* **Your task**:
Among the entries below, please show each line that carries the word "vara".

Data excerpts
_ _ _ _

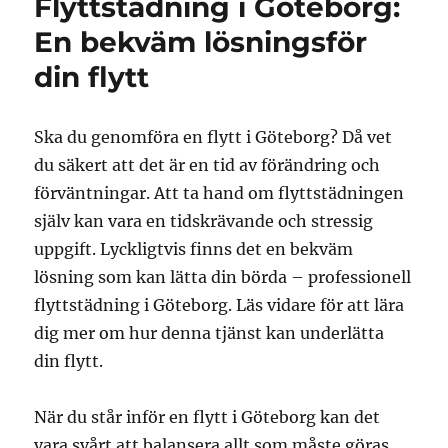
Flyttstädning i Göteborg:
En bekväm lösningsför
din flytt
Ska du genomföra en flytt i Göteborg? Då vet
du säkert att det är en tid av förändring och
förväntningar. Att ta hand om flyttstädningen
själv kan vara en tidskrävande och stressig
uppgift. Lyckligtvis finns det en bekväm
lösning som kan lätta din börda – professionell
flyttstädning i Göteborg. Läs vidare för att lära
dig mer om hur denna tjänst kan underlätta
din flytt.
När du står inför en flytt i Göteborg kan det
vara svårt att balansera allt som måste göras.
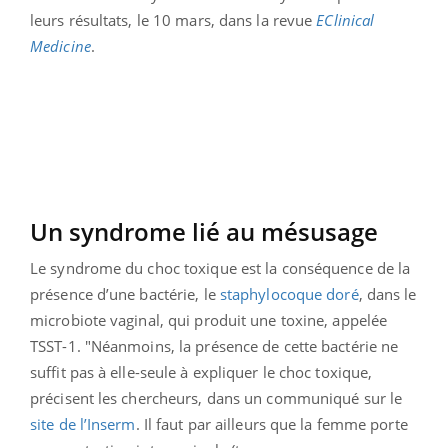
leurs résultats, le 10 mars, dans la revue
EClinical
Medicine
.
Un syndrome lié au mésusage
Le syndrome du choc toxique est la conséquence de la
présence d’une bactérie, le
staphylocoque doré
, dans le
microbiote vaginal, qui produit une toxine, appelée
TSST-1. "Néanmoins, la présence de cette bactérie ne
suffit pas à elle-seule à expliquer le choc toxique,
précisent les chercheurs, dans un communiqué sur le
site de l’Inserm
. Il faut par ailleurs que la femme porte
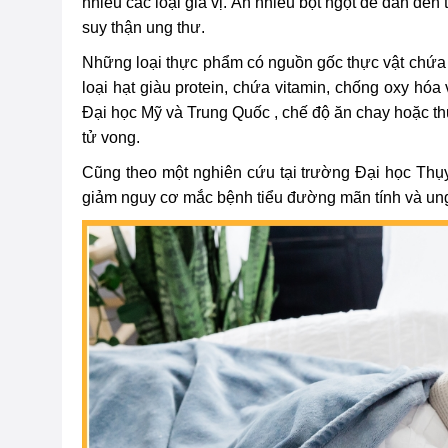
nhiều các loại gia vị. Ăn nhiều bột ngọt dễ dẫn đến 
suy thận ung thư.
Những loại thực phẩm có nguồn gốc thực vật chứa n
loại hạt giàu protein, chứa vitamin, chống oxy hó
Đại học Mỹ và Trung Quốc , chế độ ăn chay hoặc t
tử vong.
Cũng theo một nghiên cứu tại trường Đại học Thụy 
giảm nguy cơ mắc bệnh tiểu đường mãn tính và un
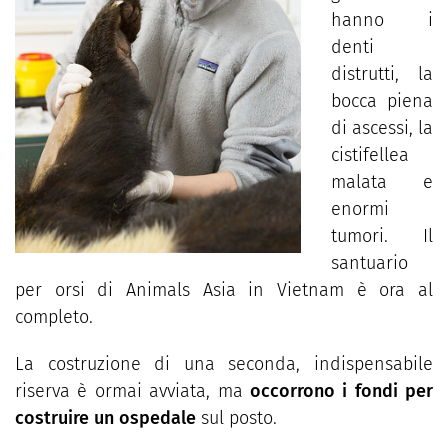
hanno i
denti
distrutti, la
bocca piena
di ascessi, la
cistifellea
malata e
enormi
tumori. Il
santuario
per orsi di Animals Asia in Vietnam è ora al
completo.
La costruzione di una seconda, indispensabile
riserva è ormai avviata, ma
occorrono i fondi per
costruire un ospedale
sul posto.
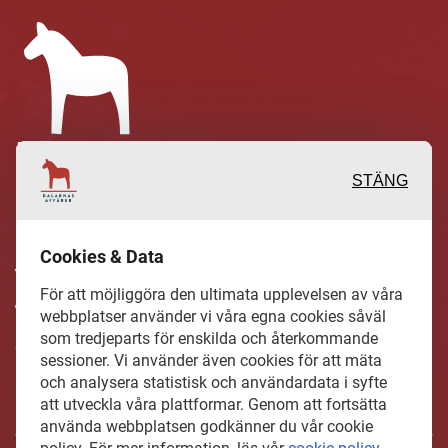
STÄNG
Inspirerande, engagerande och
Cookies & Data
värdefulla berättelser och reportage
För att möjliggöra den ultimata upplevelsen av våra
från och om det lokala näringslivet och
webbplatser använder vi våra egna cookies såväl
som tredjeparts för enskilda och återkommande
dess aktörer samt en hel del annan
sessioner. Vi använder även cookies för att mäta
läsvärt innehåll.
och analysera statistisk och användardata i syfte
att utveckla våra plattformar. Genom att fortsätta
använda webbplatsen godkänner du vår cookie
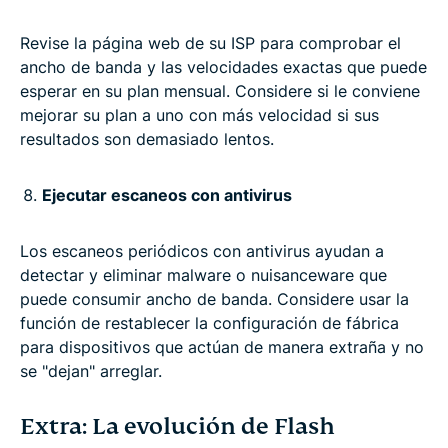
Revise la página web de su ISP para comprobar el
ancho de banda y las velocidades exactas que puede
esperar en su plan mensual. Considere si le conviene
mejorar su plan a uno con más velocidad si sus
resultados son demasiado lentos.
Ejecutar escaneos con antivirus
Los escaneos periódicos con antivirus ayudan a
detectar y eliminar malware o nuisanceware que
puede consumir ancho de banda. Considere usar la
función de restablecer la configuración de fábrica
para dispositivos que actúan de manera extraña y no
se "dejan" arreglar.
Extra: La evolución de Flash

_ _ _ _

* **Exercise response**:
själv kan vara en tidskrävande och stressig
vara svårt att balansera allt som måste göras.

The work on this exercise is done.